Re: 65816 long addressing in assembler

From: Vanessa Ezekowitz (vanessaezekowitz_at_gmail.com)
Date: 2008-10-09 10:41:42

On Thursday 09 October 2008 12:40:51 am ruud.baltissen@apg.nl wrote:
> Hallo allemaal,
>  
>  
> I'm revising my assembler. And I'm not satisfied with the way I told my
> assembler how to treat a label as long in 65816 mode. Let me show you
> what I mean:
>  
> Example:
>  
> .ba $C000			; begin address
> LABEL		.by 0, 1, 2, 3, 4
> 		lda	$C000			[1]
> 		lda	$00C000		[2]
> 		lda	LABEL			[3]
> 
> As my assembler not only checks the value but also checks the textual
> lenght of a value, it is quite obviously that line [1] should be treated
> as normal and [2] as long (). But what about [3]?

Keep it simple - have the assembler track the widths of the labels being assigned/declared, and pick the smallest operand that will work within whatever instructions reference them.  I'm going to guess .ba automatically assumes bank 0 if it isn't clearly specified, so in this case, LABEL got a 16-bit address.   Thus, the LDA should resolve to a 16-bit operand to match it.

Had you done something like  .ba $00C000 with the leading $00, then the LDA should resolve to a 24-bit address.  Ditto for something like LABEL = $00C000.

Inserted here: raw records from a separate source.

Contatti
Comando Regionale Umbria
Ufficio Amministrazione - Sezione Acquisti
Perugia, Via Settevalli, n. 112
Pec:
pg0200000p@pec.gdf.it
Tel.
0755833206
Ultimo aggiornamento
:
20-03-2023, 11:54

Now, if the coder decides he or she wants to fiddle with the Stack, Data Bank, Program Bank, or Direct Page registers, that idea is out the window.  You'll have to go with your idea of prefixing the operand to force 24-bit addressing where it is needed, and assuming 26-bit addressing otherwise.

-- 
"Life is full of positive and negative events.  Spend
your time considering the former, not the latter."